We live in an age that’s asking us to get comfortable with constant disruption. There will always be, as there always have been, threats beyond our line of sight. But as we venture into the unknown, we also stand to encounter wonders yet unimaginable. Of this, I needed to be reminded. I keep walking.

When I’m half a mile from the site of my bobcat encounter, I slow my pace. Out of the corner of my eye, a lone firefly is blinking in what appears to be the synchronous species’ recognizable pattern. It repeats, with a dark pause that holds, beat after beat. I cannot imagine that I’ve found a synchronous firefly, but I’m no longer willing to discount the potential of any patch of land in Southern Appalachia.

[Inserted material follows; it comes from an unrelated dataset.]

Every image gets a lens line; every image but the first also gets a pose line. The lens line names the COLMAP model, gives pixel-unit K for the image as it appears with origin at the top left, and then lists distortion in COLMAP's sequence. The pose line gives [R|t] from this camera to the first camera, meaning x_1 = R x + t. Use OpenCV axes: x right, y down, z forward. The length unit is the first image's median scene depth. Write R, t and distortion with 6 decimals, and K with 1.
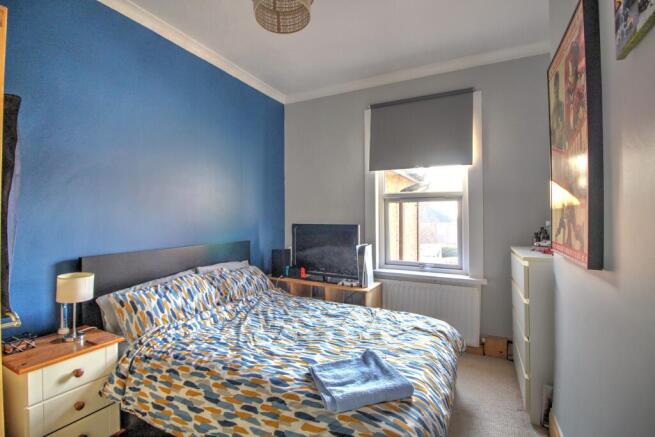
lens RADIAL K [[307.2, 0, 324.3], [0, 307.2, 215.2], [0, 0, 1]] dist [0.018316, -0.016209]
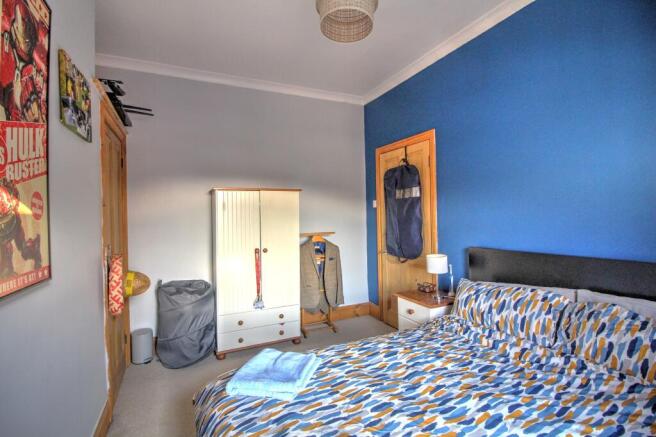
lens RADIAL K [[314.3, 0, 328.0], [0, 314.3, 215.1], [0, 0, 1]] dist [0.024560, -0.019629]
pose [[-0.598111, 0.016099, -0.801251, 0.708427], [0.022587, 0.999740, 0.003227, -0.011606], [0.801095, -0.016168, -0.598319, 1.469026]]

There are, in my best estimation, half a dozen firefly dialects being spoken here. These creatures are getting their bearings in a place that, up until now, they’ve only seen from ground level. We are simultaneously gaining new perspective of our shared habitat. In their presence, my shoulders—long tense and recently tightened by the breath of a bobcat—begin to soften. I realize that, in facing the fight-or-flight unknowns of night, even my hand muscles have clenched. I consciously unfurl my fists to accept darkness as a gift.

It was only after I started communing with fireflies that I discovered that foxfire, the region’s famed bioluminescent fungi, isn’t a single species, as I’ve always thought; it’s a term used for a myriad of glowing organisms that people once collected from the forest floor to serve as lanterns. These mountains are full of hooting owls and entire landscapes that bloom only when touched by the moon. I’m beginning to know darkness, for the first time in my life, not as a realm of unknowns best avoided, but rather as a potential state of enchantment. I begin to wonder: If fireflies can be unexpected mentors of meaning, what might moths and salamanders and the other living marvels of this dark landscape have to teach?

Slowly, entire constellations of fireflies rise from the coal-black earth around me, twinkling with oxygen. I attempt to align with their rhythm: Inhale, light. Exhale, dark. We are breathing, in sync, on this complicated planet. And even the deepest parts of the valley I’m standing in are pulsating with life, illuminated.